While their car charged, the Saxtons compared the reported state of charge on the quick charging station against the state of charge reported by the add-on SOC Meter.
They found as much as ten percent difference between what the charging station thought the car’s state of charge was, and how full the car actually was.
In other words, the charging station, talking to the Leaf over the communication bus built into the quick charge station, saw a higher state of charge than was actually present.
Some charging stations, like the ones the Saxtons used, allow users to set how full their car should be when charging stops.
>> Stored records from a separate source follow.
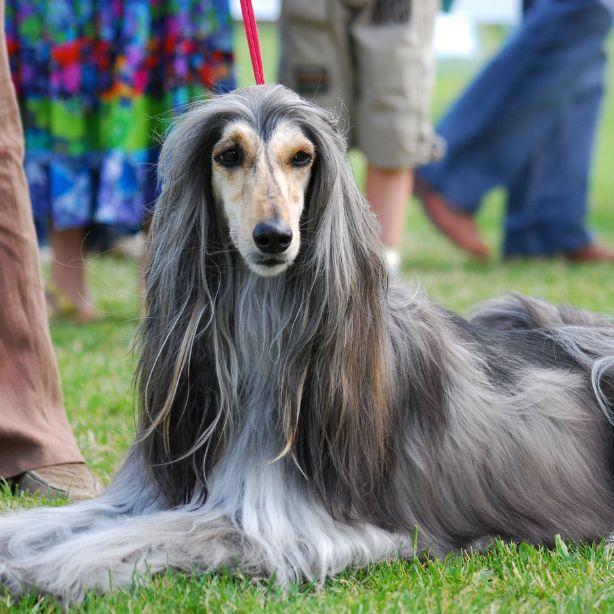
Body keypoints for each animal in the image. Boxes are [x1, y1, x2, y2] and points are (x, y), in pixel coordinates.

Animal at [1, 84, 614, 604]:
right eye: (228, 154)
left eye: (302, 157)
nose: (274, 238)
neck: (263, 329)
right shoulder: (147, 492)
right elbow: (46, 520)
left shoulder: (292, 526)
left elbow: (153, 533)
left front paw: (50, 569)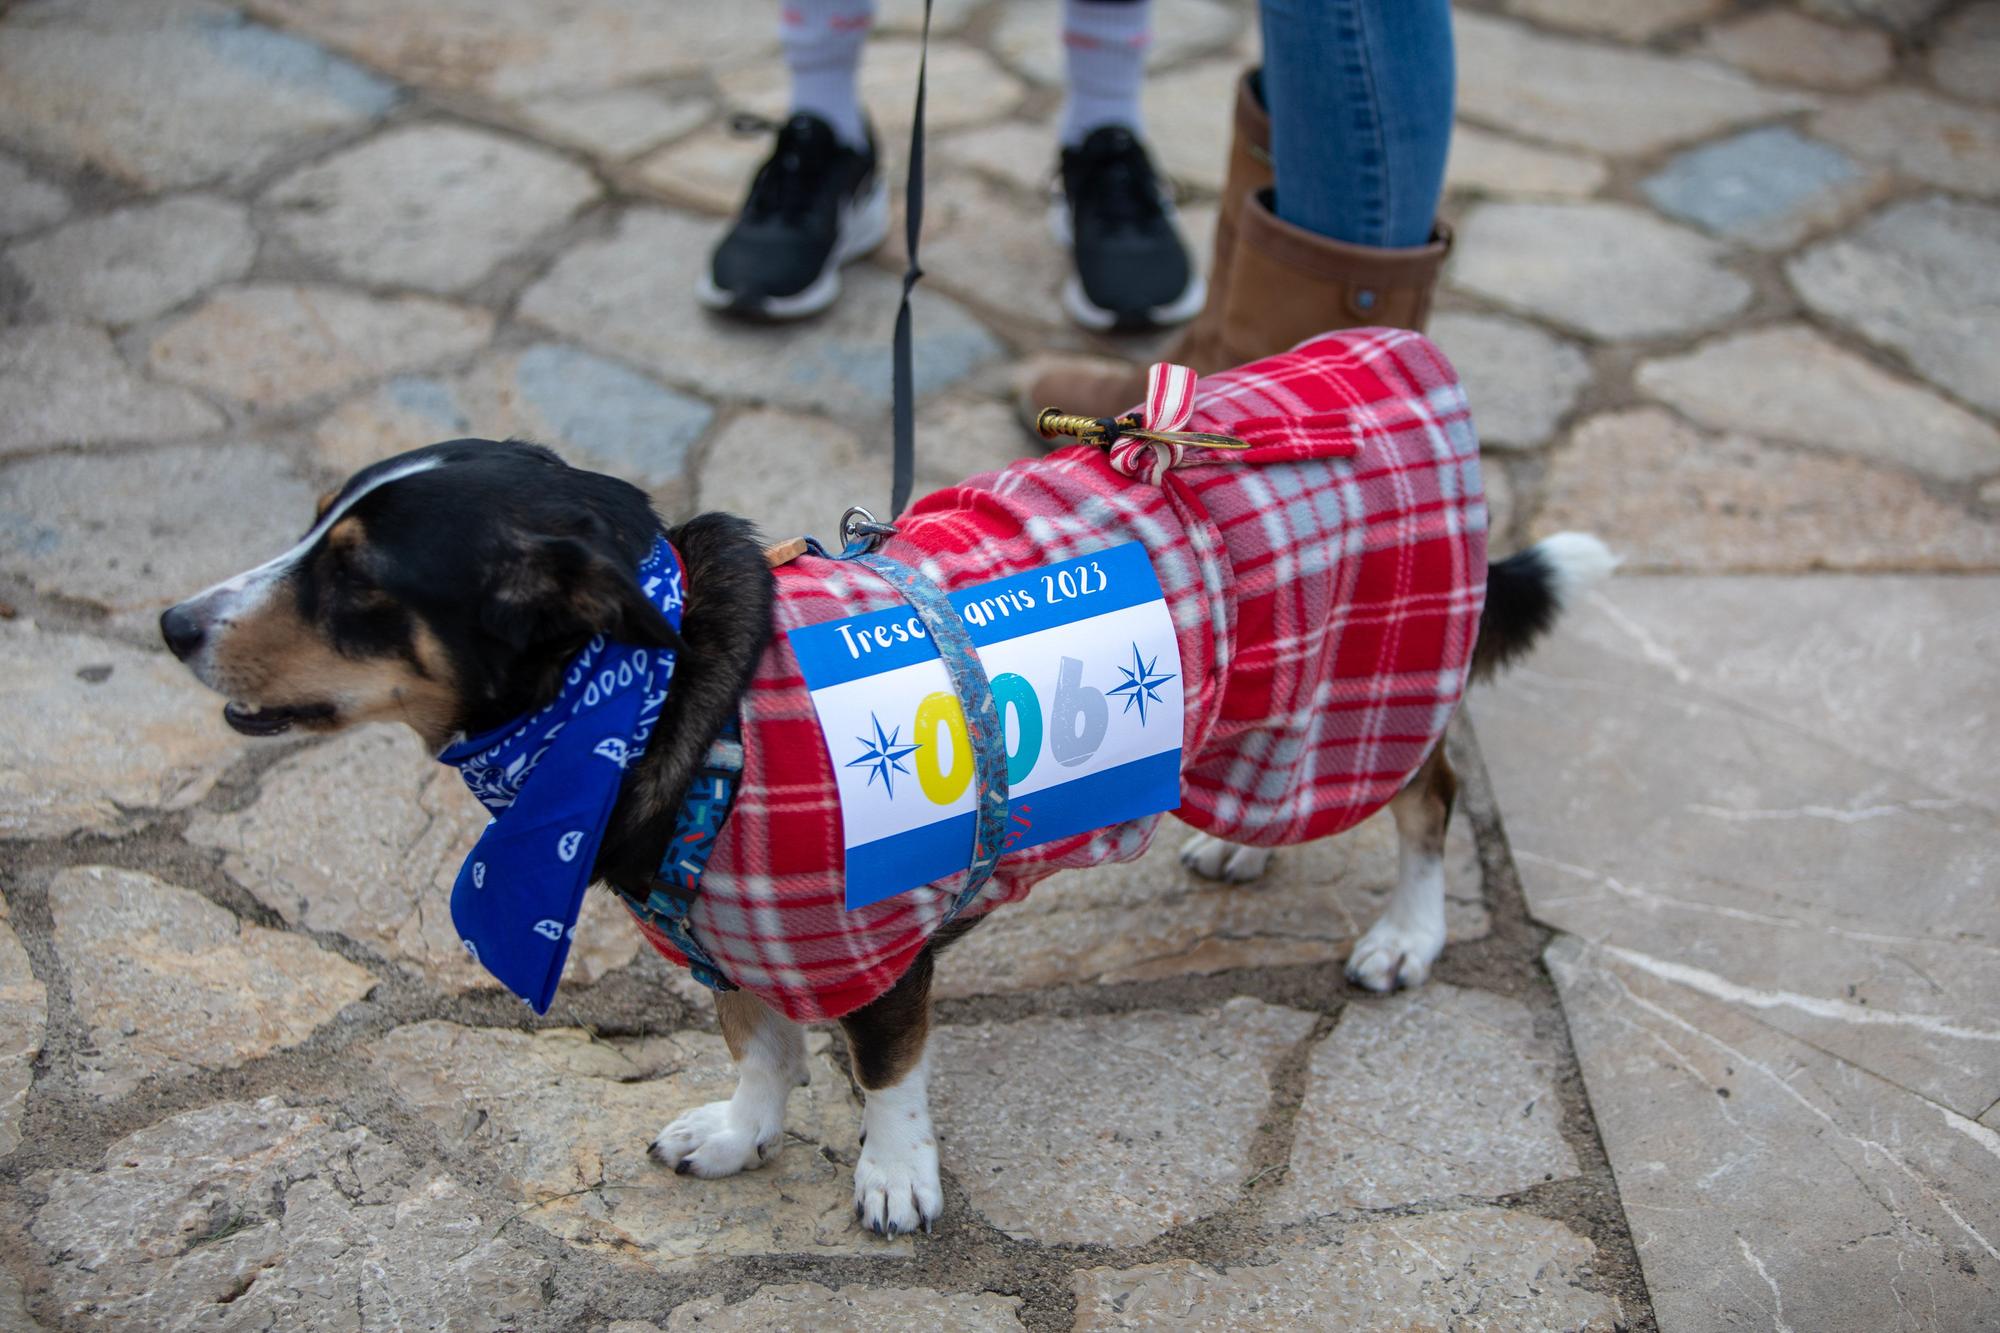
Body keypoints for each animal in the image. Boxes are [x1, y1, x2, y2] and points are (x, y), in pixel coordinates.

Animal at [164, 330, 1616, 1232]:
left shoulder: (877, 947)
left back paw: (1406, 933)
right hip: (1263, 726)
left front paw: (895, 1177)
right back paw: (1245, 848)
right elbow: (758, 1045)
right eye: (312, 529)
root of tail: (1396, 359)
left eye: (357, 578)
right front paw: (740, 1133)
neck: (650, 699)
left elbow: (883, 1071)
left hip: (1367, 689)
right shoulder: (730, 940)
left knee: (1428, 796)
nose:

Set to default at 80 percent to minimize strain on the battery pack, the Saxtons set the station to deliver a 100 percent charge.
“Had I left the default 80 percent setting, the charge would have stopped when the reported SOC hit 80 percent,” wrote Tom Saxton on his blog. “But the car was really only 73 percent at that time. A requested 90 percent charge would have stopped at around 80 percent actual.”
At the moment, the reasons behind this overly optimistic charger-side state of charge reading are unknown, although we’ve noticed similar behavior with a variety of different makes of quick charging stations while using our own 2011 Leaf.
As the Saxtons point out, a difference of as much as 10 percent could be the difference between arriving home, or not arriving home.
To help drivers avoid quick charging pitfalls, the couple have penned this useful guide to quick charging.
Have you experienced overly optimistic state of charge readings at public quick charge stations with your Nissan Leaf or Mitsubishi i?
And what do you think the cause is? The car, the charging station, or something else?